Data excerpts
'''

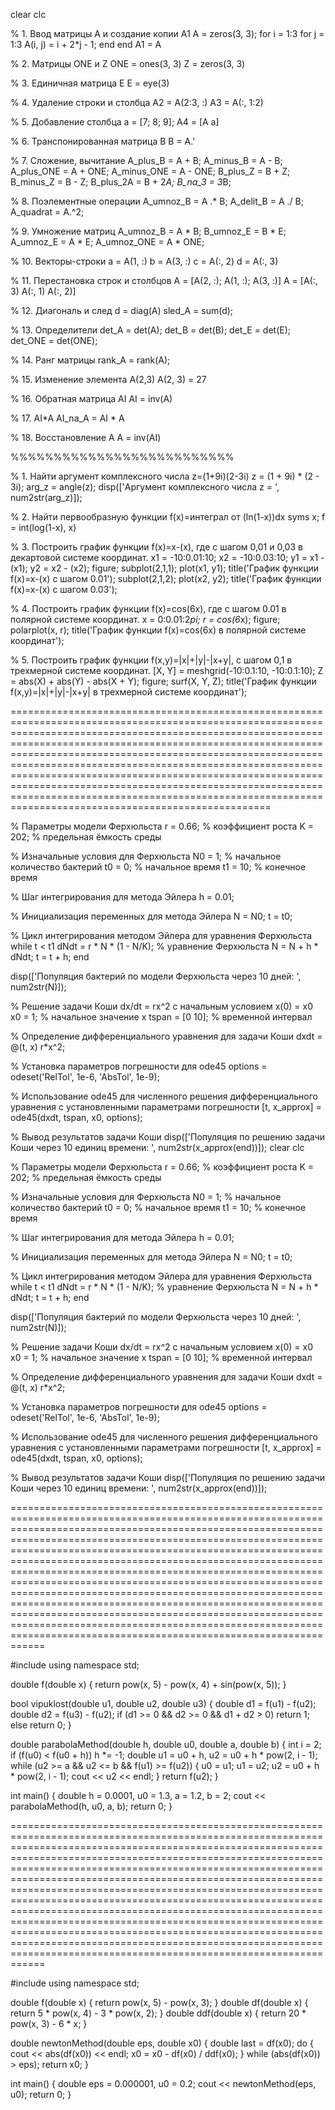 clear
clc

% 1. Ввод матрицы A и создание копии A1
A = zeros(3, 3);
for i = 1:3
  for j = 1:3
    A(i, j) = i + 2*j - 1;
  end
end
A1 = A

% 2. Матрицы ONE и Z
ONE = ones(3, 3)
Z = zeros(3, 3)

% 3. Единичная матрица E
E = eye(3)

% 4. Удаление строки и столбца
A2 = A(2:3, :)
A3 = A(:, 1:2)

% 5. Добавление столбца
a = [7; 8; 9];
A4 = [A a]

% 6. Транспонированная матрица B
B = A.'

% 7. Сложение, вычитание
A_plus_B = A + B;
A_minus_B = A - B;
A_plus_ONE = A + ONE;
A_minus_ONE = A - ONE;
B_plus_Z = B + Z;
B_minus_Z = B - Z;
B_plus_2A = B + 2*A;
B_na_3 = 3*B;

% 8. Поэлементные операции
A_umnoz_B = A .* B;
A_delit_B = A ./ B;
A_quadrat = A.^2;

% 9. Умножение матриц
A_umnoz_B = A * B;
B_umnoz_E = B * E;
A_umnoz_E = A * E;
A_umnoz_ONE = A * ONE;

% 10. Векторы-строки
a = A(1, :)
b = A(3, :)
c = A(:, 2)
d = A(:, 3)

% 11. Перестановка строк и столбцов
A = [A(2, :); A(1, :); A(3, :)]
A = [A(:, 3) A(:, 1) A(:, 2)]

% 12. Диагональ и след
d = diag(A)
sled_A = sum(d);

% 13. Определители
det_A = det(A);
det_B = det(B);
det_E = det(E);
det_ONE = det(ONE);

% 14. Ранг матрицы
rank_A = rank(A);

% 15. Изменение элемента A(2,3)
A(2, 3) = 27

% 16. Обратная матрица AI
AI = inv(A)

% 17. AI*A
AI_na_A = AI * A

% 18. Восстановление A
A = inv(AI)

%%%%%%%%%%%%%%%%%%%%%%%%%%

% 1. Найти аргумент комплексного числа z=(1+9i)(2-3i)
z = (1 + 9i) * (2 - 3i);
arg_z = angle(z);
disp(['Аргумент комплексного числа z = ', num2str(arg_z)]);

% 2. Найти первообразную функции f(x)=интеграл от (ln(1-x))dx
syms x;
f = int(log(1-x), x)

% 3. Построить график функции f(x)=x-(x), где с шагом 0,01 и 0,03 в декартовой системе координат.
x1 = -10:0.01:10;
x2 = -10:0.03:10;
y1 = x1 - (x1);
y2 = x2 - (x2);
figure;
subplot(2,1,1);
plot(x1, y1);
title('График функции f(x)=x-(x) с шагом 0.01');
subplot(2,1,2);
plot(x2, y2);
title('График функции f(x)=x-(x) с шагом 0.03');

% 4. Построить график функции f(x)=cos(6x), где с шагом 0.01 в полярной системе координат.
x = 0:0.01:2*pi;
r = cos(6*x);
figure;
polarplot(x, r);
title('График функции f(x)=cos(6x) в полярной системе координат');

% 5. Построить график функции f(x,y)=|x|+|y|-|x+y|, с шагом 0,1 в трехмерной системе координат.
[X, Y] = meshgrid(-10:0.1:10, -10:0.1:10);
Z = abs(X) + abs(Y) - abs(X + Y);
figure;
surf(X, Y, Z);
title('График функции f(x,y)=|x|+|y|-|x+y| в трехмерной системе координат');


===================================================================================================================================================================================================================================================================================================================================================================================================================================================================================================================================================

% Параметры модели Ферхюльста
r = 0.66; % коэффициент роста
K = 202; % предельная ёмкость среды

% Изначальные условия для Ферхюльста
N0 = 1; % начальное количество бактерий
t0 = 0; % начальное время
t1 = 10; % конечное время

% Шаг интегрирования для метода Эйлера
h = 0.01;

% Инициализация переменных для метода Эйлера
N = N0;
t = t0;

% Цикл интегрирования методом Эйлера для уравнения Ферхюльста
while t < t1
    dNdt = r * N * (1 - N/K); % уравнение Ферхюльста
    N = N + h * dNdt;
    t = t + h;
end

disp(['Популяция бактерий по модели Ферхюльста через 10 дней: ', num2str(N)]);

% Решение задачи Коши dx/dt = rx^2 с начальным условием x(0) = x0
x0 = 1; % начальное значение x
tspan = [0 10]; % временной интервал

% Определение дифференциального уравнения для задачи Коши
dxdt = @(t, x) r*x^2;

% Установка параметров погрешности для ode45
options = odeset('RelTol', 1e-6, 'AbsTol', 1e-9);

% Использование ode45 для численного решения дифференциального уравнения с установленными параметрами погрешности
[t, x_approx] = ode45(dxdt, tspan, x0, options);

% Вывод результатов задачи Коши
disp(['Популяция по решению задачи Коши через 10 единиц времени: ', num2str(x_approx(end))]);
clear 
clc 

% Параметры модели Ферхюльста
r = 0.66; % коэффициент роста
K = 202; % предельная ёмкость среды

% Изначальные условия для Ферхюльста
N0 = 1; % начальное количество бактерий
t0 = 0; % начальное время
t1 = 10; % конечное время

% Шаг интегрирования для метода Эйлера
h = 0.01;

% Инициализация переменных для метода Эйлера
N = N0;
t = t0;

% Цикл интегрирования методом Эйлера для уравнения Ферхюльста
while t < t1
    dNdt = r * N * (1 - N/K); % уравнение Ферхюльста
    N = N + h * dNdt;
    t = t + h;
end

disp(['Популяция бактерий по модели Ферхюльста через 10 дней: ', num2str(N)]);

% Решение задачи Коши dx/dt = rx^2 с начальным условием x(0) = x0
x0 = 1; % начальное значение x
tspan = [0 10]; % временной интервал

% Определение дифференциального уравнения для задачи Коши
dxdt = @(t, x) r*x^2;

% Установка параметров погрешности для ode45
options = odeset('RelTol', 1e-6, 'AbsTol', 1e-9);

% Использование ode45 для численного решения дифференциального уравнения с установленными параметрами погрешности
[t, x_approx] = ode45(dxdt, tspan, x0, options);

% Вывод результатов задачи Коши
disp(['Популяция по решению задачи Коши через 10 единиц времени: ', num2str(x_approx(end))]);


====================================================================================================================================================================================================================================================================================================================================================================================================================================================================================================================================================================================================================================================================================================================================

#include <iostream>
using namespace std;

double f(double x) {
    return pow(x, 5) - pow(x, 4) + sin(pow(x, 5));
}

bool vipuklost(double u1, double u2, double u3) {
    double d1 = f(u1) - f(u2);
    double d2 = f(u3) - f(u2);
    if (d1 >= 0 && d2 >= 0 && d1 + d2 > 0)
        return 1;
    else
        return 0;
}

double parabolaMethod(double h, double u0, double a, double b) {
    int  i = 2;
    if (f(u0) < f(u0 + h))
        h *= -1;
    double u1 = u0 + h, u2 = u0 +  h * pow(2, i - 1);
    while (u2 >= a && u2 <= b && f(u1) >= f(u2)) {
        u0 = u1;
        u1 = u2;
        u2 = u0 +  h * pow(2, i - 1);
        cout << u2 << endl;
    }
    return f(u2);
}

int main() {
    double h = 0.0001, u0 = 1.3, a = 1.2, b = 2;
    cout <<  parabolaMethod(h, u0, a, b); 
    return 0;
}




====================================================================================================================================================================================================================================================================================================================================================================================================================================================================================================================================================================================================================================================================================================================================


#include <iostream>
using namespace std;

double f(double x) {
    return pow(x, 5) - pow(x, 3);
}
double df(double x) {
    return 5 * pow(x, 4) - 3 * pow(x, 2);
}
double ddf(double x) {
    return 20 * pow(x, 3) - 6 * x;
}

double newtonMethod(double eps, double x0) {
    double last = df(x0);
    do {
        cout << abs(df(x0)) << endl;
        x0 = x0 - df(x0) / ddf(x0);
    } while (abs(df(x0)) > eps);
    return x0;
}

int main() {
    double eps = 0.000001, u0 = 0.2;
    cout << newtonMethod(eps, u0);
    return 0;
}
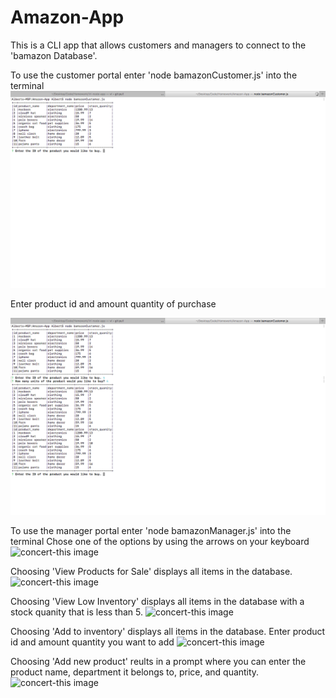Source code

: # Amazon-App

This is a CLI app that allows customers and managers to connect to the 'bamazon Database'.

To use the customer portal enter 'node bamazonCustomer.js' into the terminal
![concert-this image](https://github.com/albertjgonzalez/Amazon-App/blob/master/images/Customer.png)

Enter product id and amount quantity of purchase

![concert-this image](https://github.com/albertjgonzalez/Amazon-App/blob/master/images/Customer2.png)



To use the manager portal enter 'node bamazonManager.js' into the terminal
Chose one of the options by using the arrows on your keyboard
![concert-this image](https://github.com/albertjgonzalez/Amazon-App/blob/master/images/Mananger1.png)

Choosing 'View Products for Sale' displays all items in the database.
![concert-this image](https://github.com/albertjgonzalez/Amazon-App/blob/master/images/Mananger2.png)

Choosing 'View Low Inventory' displays all items in the database with a stock quanity that is less than 5.
![concert-this image](https://github.com/albertjgonzalez/Amazon-App/blob/master/images/Mananger3.png)

Choosing 'Add to inventory' displays all items in the database.
Enter product id and amount quantity you want to add
![concert-this image](https://github.com/albertjgonzalez/Amazon-App/blob/master/images/Mananger5.png)

Choosing 'Add new product' reults in a prompt where you can enter the product name, department it belongs to, price, and quantity.
![concert-this image](https://github.com/albertjgonzalez/Amazon-App/blob/master/images/Mananger7.png)
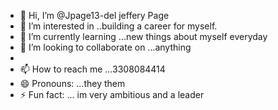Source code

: - 👋 Hi, I’m @Jpage13-del jeffery Page
- 👀 I’m interested in ..building a career for myself.
- 🌱 I’m currently learning ...new things about myself everyday
- 💞️ I’m looking to collaborate on ...anything
- 
- 📫 How to reach me ...3308084414
- 😄 Pronouns: ...they them
- ⚡ Fun fact: ... im very ambitious and a leader

<!---
Jpage13-del/Jpage13-del is a ✨ special ✨ repository because its `README.md` (this file) appears on your GitHub profile.
You can click the Preview link to take a look at your changes.
--->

'''

Pick out each line in the material above that contains the string "числа".

% 1. Найти аргумент комплексного числа z=(1+9i)(2-3i)
disp(['Аргумент комплексного числа z = ', num2str(arg_z)]);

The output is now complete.